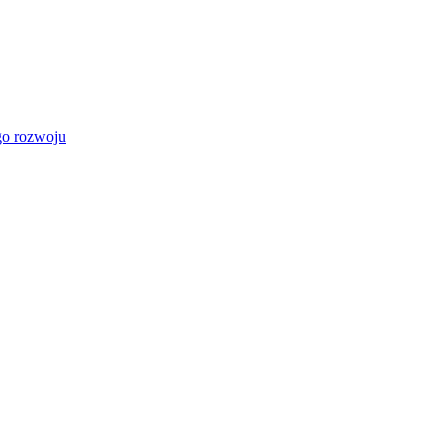
go rozwoju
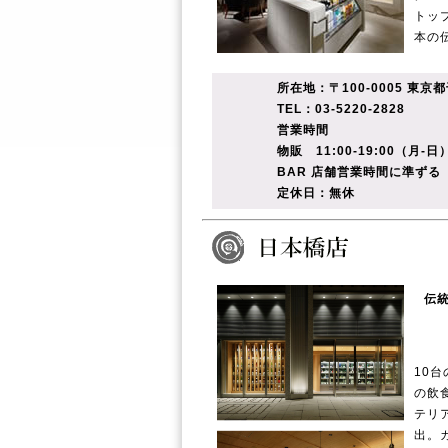
トッ
本の
所在地：〒100-0005 東京
TEL：03-5220-2828
営業時間
物販 11:00-19:00（月-日
BAR 店舗営業時間に準ずる
定休日：無休
伝
10
の飲
テリ
出。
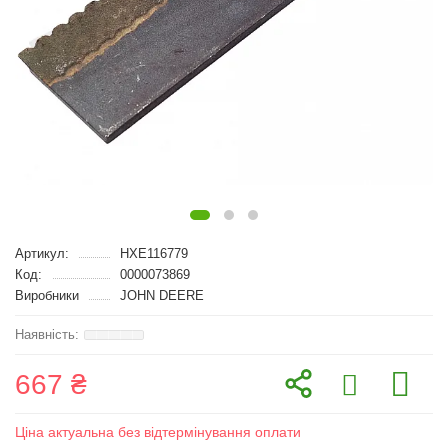
Артикул:
HXE116779
Код:
0000073869
Виробники
JOHN DEERE
667 ₴
Ціна актуальна без відтермінування оплати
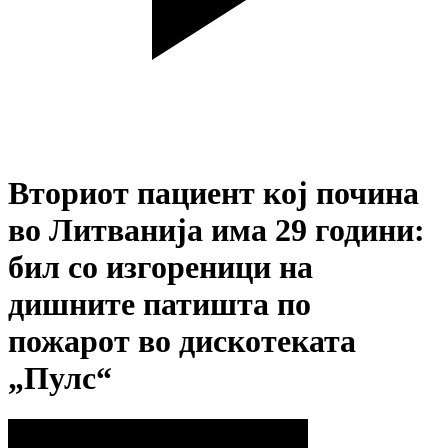
Вториот пациент кој почина
во Литванија има 29 години:
бил со изгореници на
дишните патишта по
пожарот во дискотеката
„Пулс“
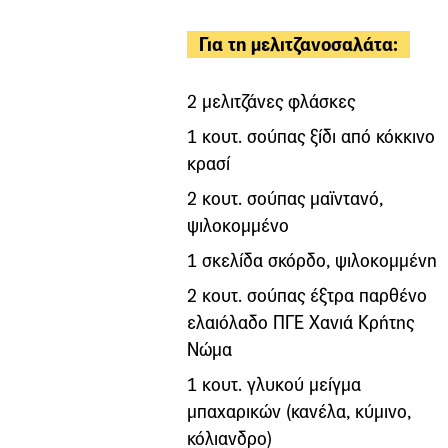
Για τη μελιτζανοσαλάτα:
2 μελιτζάνες φλάσκες
1 κουτ. σούπας ξίδι από κόκκινο
κρασί
2 κουτ. σούπας μαϊντανό,
ψιλοκομμένο
1 σκελίδα σκόρδο, ψιλοκομμένη
2 κουτ. σούπας έξτρα παρθένο
ελαιόλαδο ΠΓΕ Χανιά Κρήτης
Νώμα
1 κουτ. γλυκού μείγμα
μπαχαρικών (κανέλα, κύμινο,
κόλιανδρο)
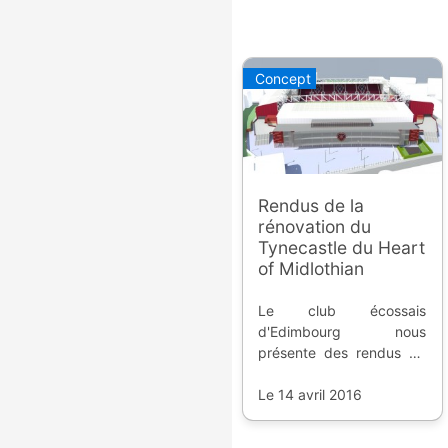
Concept
Rendus de la
rénovation du
Tynecastle du Heart
of Midlothian
Le club écossais
d'Edimbourg nous
présente des rendus de
la rénovation tant
attendue de sa tribune
Le 14 avril 2016
principale, et ce n'est pas
la seule qui sera mise au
____
Your goal: Return all the material exactly, pictures excluded.

Worked solution:
go rozwoju
トッ
本の
所在地：〒100-0005 東京
TEL：03-5220-2828
営業時間
物販 11:00-19:00（月-日
BAR 店舗営業時間に準ずる
定休日：無休
伝
10
の飲
テリ
出。
Артикул:
HXE116779
Код:
0000073869
Виробники
JOHN DEERE
667 ₴
Ціна актуальна без відтермінування оплати
Вториот пациент кој почина
во Литванија има 29 години:
бил со изгореници на
дишните патишта по
пожарот во дискотеката
„Пулс“
Για τη μελιτζανοσαλάτα:
2 μελιτζάνες φλάσκες
1 κουτ. σούπας ξίδι από κόκκινο
κρασί
2 κουτ. σούπας μαϊντανό,
ψιλοκομμένο
1 σκελίδα σκόρδο, ψιλοκομμένη
2 κουτ. σούπας έξτρα παρθένο
ελαιόλαδο ΠΓΕ Χανιά Κρήτης
Νώμα
1 κουτ. γλυκού μείγμα
μπαχαρικών (κανέλα, κύμινο,
κόλιανδρο)
Concept
Rendus de la
rénovation du
Tynecastle du Heart
of Midlothian
Le club écossais
d'Edimbourg nous
présente des rendus de
la rénovation tant
attendue de sa tribune
Le 14 avril 2016
principale, et ce n'est pas
la seule qui sera mise au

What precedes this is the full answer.